SOURCE TEXT
· · · ·

By Noah
Rothman
Monday,
August 28, 2023
‘Covid closed
the nation’s schools,” the New York
Times declared
in a Sunday headline. But that’s not quite right. Though the event that
initially prompted school closures was the pandemic, schools in America stayed closed
for longer than their European
counterparts —
and stayed closed longer in
richer parts of the U.S. than in poorer parts — because an influential minority wanted them
to.
The
results of that experiment are generally
regarded as disastrous, so you would think that all that is needed to ensure that we don’t
repeat it is our collective resolve not to. Not so, says Times reporter
Apoorva Mandavilli: “Clean air can keep them open.”
Mandavilli’s
article opens with a clear premise, though it doesn’t remain clear for long:
Covid cases are once again on the rise, so it necessarily follows that the
menace of Covid-related restrictions looms large. But a return to the
mid-pandemic status quo wouldn’t be necessary if school administrators had
prepared for this moment. That preparation begins with ensuring proper
ventilation.
Roughly
“41 percent of school districts needed to update or replace the heating,
ventilation and air-conditioning systems in at least half of their schools,”
Mandavilli writes, “about 36,000 buildings in all.” She observes, however, that
Congress appropriated about $550 billion for tasks like these, much of which
has not yet been spent. Well, whose fault is that? Everyone’s, apparently:
Among the reasons: a lack of clear federal guidance on cleaning indoor
air, no senior administration official designated to oversee such a campaign,
few experts to help the schools spend the funds wisely, supply chain delays for
new equipment, and insufficient staff to maintain improvements that are made.
If one
or more of Mandavilli’s sources made the straight-faced claim that the
prohibitive obstacle before improving ventilation in schools is the lack of a
“senior administration official” dedicated to overseeing that project, her
sources deserve to be laughed at. Indeed, as at least one confessed near the
end of her piece, spending about $65 per student per classroom per year — a
high estimate that amounts to a $5 billion annual expense —on air purifiers is
sufficient to mitigate the risk of ambient pathogens in the air. But many
localities devoted those
funds to other priorities, among them, the Biden
Education Department’s desire to engineer a “culture shift” toward “equitable practices.”

· · · ·

[Dataset entries]
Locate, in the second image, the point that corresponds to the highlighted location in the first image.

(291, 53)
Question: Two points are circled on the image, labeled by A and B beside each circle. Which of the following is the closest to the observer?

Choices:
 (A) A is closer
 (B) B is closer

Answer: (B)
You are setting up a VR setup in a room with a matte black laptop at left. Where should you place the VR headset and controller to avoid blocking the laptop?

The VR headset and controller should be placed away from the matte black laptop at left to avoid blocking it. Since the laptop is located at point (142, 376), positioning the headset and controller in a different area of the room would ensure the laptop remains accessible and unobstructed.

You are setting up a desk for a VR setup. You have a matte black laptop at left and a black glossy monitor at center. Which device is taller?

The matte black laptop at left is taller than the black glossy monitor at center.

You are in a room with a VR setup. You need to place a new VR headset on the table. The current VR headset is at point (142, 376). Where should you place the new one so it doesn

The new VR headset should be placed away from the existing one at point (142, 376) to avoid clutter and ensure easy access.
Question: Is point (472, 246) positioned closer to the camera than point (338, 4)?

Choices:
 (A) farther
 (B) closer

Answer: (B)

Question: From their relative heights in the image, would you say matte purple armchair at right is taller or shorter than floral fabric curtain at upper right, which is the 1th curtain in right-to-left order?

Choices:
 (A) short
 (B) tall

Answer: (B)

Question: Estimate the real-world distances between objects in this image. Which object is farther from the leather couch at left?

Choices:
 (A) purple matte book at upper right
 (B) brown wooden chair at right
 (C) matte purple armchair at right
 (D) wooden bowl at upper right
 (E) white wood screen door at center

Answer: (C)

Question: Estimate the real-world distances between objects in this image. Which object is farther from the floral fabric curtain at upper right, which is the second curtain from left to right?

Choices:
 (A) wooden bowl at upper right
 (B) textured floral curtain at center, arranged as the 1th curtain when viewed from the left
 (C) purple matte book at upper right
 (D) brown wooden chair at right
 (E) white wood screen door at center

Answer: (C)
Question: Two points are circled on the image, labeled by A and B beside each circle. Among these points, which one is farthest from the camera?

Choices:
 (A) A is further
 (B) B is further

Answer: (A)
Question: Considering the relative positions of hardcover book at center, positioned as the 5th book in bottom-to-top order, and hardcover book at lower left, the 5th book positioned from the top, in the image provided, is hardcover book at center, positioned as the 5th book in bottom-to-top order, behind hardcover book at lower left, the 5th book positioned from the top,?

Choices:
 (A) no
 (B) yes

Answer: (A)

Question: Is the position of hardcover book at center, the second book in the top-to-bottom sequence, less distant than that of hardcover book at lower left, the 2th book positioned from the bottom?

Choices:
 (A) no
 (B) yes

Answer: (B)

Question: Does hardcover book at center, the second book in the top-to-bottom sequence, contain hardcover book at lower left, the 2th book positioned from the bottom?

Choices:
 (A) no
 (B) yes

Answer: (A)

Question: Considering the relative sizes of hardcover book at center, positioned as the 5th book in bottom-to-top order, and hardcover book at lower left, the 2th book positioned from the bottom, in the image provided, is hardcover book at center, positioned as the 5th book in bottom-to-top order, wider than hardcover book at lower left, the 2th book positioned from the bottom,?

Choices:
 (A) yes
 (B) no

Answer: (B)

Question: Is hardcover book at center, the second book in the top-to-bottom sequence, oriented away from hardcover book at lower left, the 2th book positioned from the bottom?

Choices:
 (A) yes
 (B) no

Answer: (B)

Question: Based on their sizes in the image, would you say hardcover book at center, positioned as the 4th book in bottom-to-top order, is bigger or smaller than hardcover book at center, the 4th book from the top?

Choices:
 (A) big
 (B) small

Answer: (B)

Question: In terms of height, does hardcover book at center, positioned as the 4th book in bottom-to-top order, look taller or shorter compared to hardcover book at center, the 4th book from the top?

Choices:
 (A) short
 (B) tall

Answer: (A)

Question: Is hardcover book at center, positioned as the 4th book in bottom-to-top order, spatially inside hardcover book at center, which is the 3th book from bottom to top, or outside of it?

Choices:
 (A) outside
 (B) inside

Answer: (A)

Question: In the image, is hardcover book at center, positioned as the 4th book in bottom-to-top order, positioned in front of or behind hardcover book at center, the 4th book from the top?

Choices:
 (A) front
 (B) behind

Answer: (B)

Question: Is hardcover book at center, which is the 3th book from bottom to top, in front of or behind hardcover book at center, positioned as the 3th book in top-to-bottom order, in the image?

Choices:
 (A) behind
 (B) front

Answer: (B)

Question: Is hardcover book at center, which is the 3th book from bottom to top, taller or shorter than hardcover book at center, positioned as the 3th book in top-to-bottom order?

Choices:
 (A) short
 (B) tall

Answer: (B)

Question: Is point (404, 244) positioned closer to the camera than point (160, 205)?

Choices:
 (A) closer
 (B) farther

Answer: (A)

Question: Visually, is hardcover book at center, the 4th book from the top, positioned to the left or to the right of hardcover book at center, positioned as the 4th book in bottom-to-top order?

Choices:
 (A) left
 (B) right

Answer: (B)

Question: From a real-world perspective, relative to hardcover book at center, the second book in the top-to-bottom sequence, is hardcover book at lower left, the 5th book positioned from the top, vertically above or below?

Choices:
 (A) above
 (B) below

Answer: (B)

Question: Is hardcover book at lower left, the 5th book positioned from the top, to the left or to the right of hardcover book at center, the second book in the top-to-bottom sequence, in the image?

· · · ·

TASK DESCRIPTION
Can you carry on the opinion piece about school closures and classroom ventilation from the point where it stops? These rows have nothing to do with the article on school ventilation.

ANSWER FOR THE TASK
“In many
schools, however, spending on ventilation trails other priorities, like hiring
staff, purchasing laptops and other equipment, or extra help for students who
have fallen behind,” Mandavilli writes. According to a CDC survey, just over
“one-quarter had installed air cleaners or planned to do so,” while 70 percent
of schools opted to address air-quality issues by pursuing “low-cost
improvements, like opening doors or windows.” And implementing those
improvements should not require constant guidance from the White House.
The
banal manageability of this challenge belies the author’s premise from the
outset, which is perhaps why her article quickly sprawls. “Indoor air may be
contaminated not just by pathogens,” Mandavilli continues, “but also by a range
of pollutants like carbon monoxide, radon and lead particles.” Indeed, even the
plague of smoke that descended across the continent from Canada’s blazing
forest fires presented a threat to indoor air quality — a threat that educators
in Denver, Colorado, mitigated by, get this, keeping schoolchildren inside.
Expanding
the utility of Covid-related mitigation measures so they might apply to far
less extraordinary circumstances is a tactic to which advocates of the
mid-pandemic status quo appeal with some regularity. “Masks also help protect
from other illnesses like common cold and flu,” former CDC director Rochelle
Walensky advised
in a brief but aborted campaign to popularize masking in public as an essential
element of basic hygiene. Dr. Anthony
Fauci agreed. When
pressed as to whether Americans will ever again fly maskless,
the doctor had some bad news. “Even though you have a good filtration system, I
think that masks are still a prudent thing to do, and we should be doing it,”
he said. Indeed, indoor air
quality, or lack
thereof, was a point of leverage for Chicago teachers’ unions when they forced
a work stoppage against the city’s wishes in the winter of 2022.
Blessedly,
these and many other interested parties were ignored. Yes, it would be wise for
states and municipalities to apply the federal funds on which they are sitting
to improve air quality and increase access to climate control in America’s
schools, but the lack of those conditions is not an obstacle to keeping schools
open. So why introduce the binary at all? Why menace American parents with the
prospect of a return to the pandemic’s calamitous restrictions if not to
present them with an ultimatum?
Mandavilli’s
piece isn’t the first sign that those who subscribe to a particular
psychological disposition are keen on seeing a restoration of the Covid
protocols. Businesses that seek to limit masking for all but the
immunocompromised — either among employees for the purposes of preserving
customer relations or
among patrons to discourage
consequence-free theft — are threatened
with lawsuits and public shaming campaigns. Medical settings that reintroduce
masking mandates insist
they are only focused on preserving hospital capacity as Covid hospitalizations
tick upwards slightly. And now, we’re implicitly threatened with the return of
school closures.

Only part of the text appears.